What would she think of this blog? What will she think? I am now conscious of the fact that I’ve preserved in exquisite detail a record of the thoughts of her father as a foolish young man, predating her own existence by 10 years. I may be writing in this space as she grows into the fullness of her own consciousness. Would I have to explain the way I treat readers? How about some of the controversial things I’ve said, and propositions I’ve put forward?
The reality is that I don’t regret anything. I could regret my stupidity and ignorance, but such are the wages of genuine understanding. One must be wrong before one is right. My own goal in my short life is to understand the world as it is, not as I would wish it to be. Wishes are all fine & good, but the great accomplishments of human intellectualism are systems of the world which map onto that world, not systems of the world which construct mythical conceptual superstructures. I try vainly to swim against the superstitions of the age, though no doubt I am subject to many myself. I would hope to god that my daughter does not fall into the pattern of intellectual idolatry, bowing down before false propositions hoping for the adulation of social superiors and the validation of one’s peers. This blog is a testament to my own attempt to live that.

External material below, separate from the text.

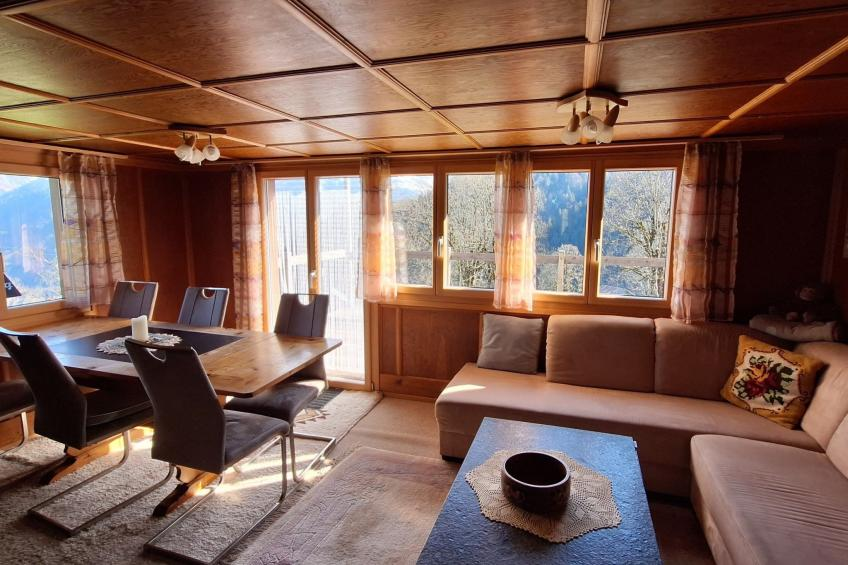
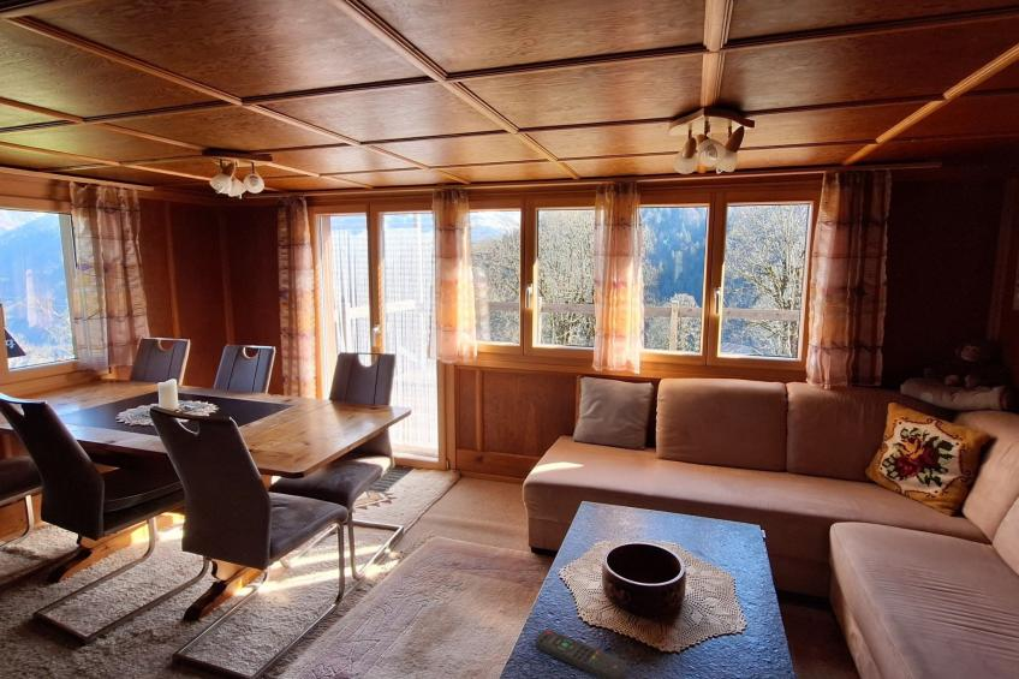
+ remote control [535,629,628,679]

So where now? I have a whole “offline” life obviously, family, friends, academic pursuits. But in many ways I believe that this blog always was, even before it came into being. I spent the first quarter century of my life in internal monologue, struggling with ideas which I encountered in my reading, occasionally bursting forth on Usenet, or making a scene at a party, verbally bludgeoning someone or overwhelming them with a tsunami of fact (I try and maintain silence when I am ignorant, masking my deficiencies). Though it started as a hobby which I adopted in an absence of mind, it’s become a rather important extension of my life. This obviously does not mean it is my exclusive life, as some readers have mistakenly assumed because I omit many personal details (though if you follow my Pinboard feed you will notice that over the past year I was bookmarking many articles on fertility and pregnancy!). No matter my own personal evolution, I see no reason why the blog should not continue being an important outlet for my own thought. I’ve long ago stopped giving specific expiration dates for the blog. I’m not close to feeling burned out, and I kept posting even on the edge of exhaustion 7 months ago.

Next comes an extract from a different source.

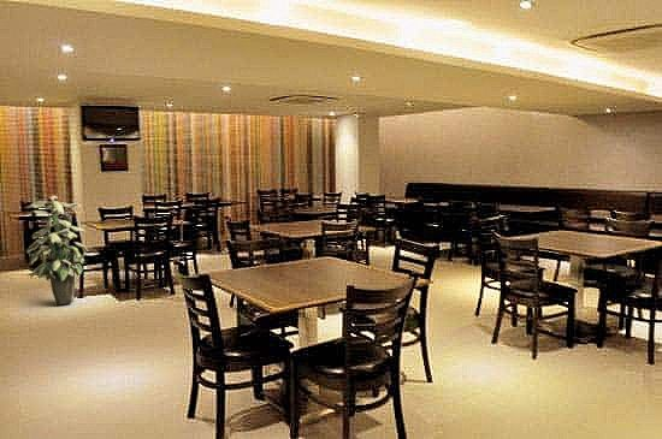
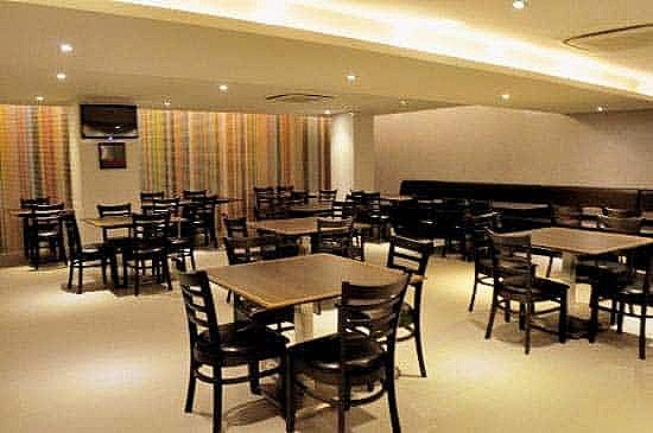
- indoor plant [25,195,89,305]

I hope soon to get a better sense of my time management issues. This year was rather difficult for me for reasons you can guess (I was preparing for my impending fatherhood), and others which I haven’t talked about online, though which my friends in “real life” are probably sick of hearing about. I just didn’t have the time to engage in “deep dive” analyses of papers which were such a joy for me in the past. I also plan to reboot my “genome blogging,” and see if I can discover something that Dienekes and Zack haven’t already touched upon.
Unlike Ed or Carl I am not a writer by inclination. In other words, expect more of the same, an idiosyncratic and sui generis engagement with the material, with no great pretense toward caring about intelligibility for the “person the street.” I find wrestling with reality so as to get a good grip upon it incredibly hard. I welcome fellow sojourners in this exhausting task, but I don’t have much patience or inclination to hand-hold. This is a brutal enterprise, where failure is most of the game. You will know that I’m “phoning it in” when you notice that I don’t verbally abuse commenters who verge on non-sentient. I only attack because I care.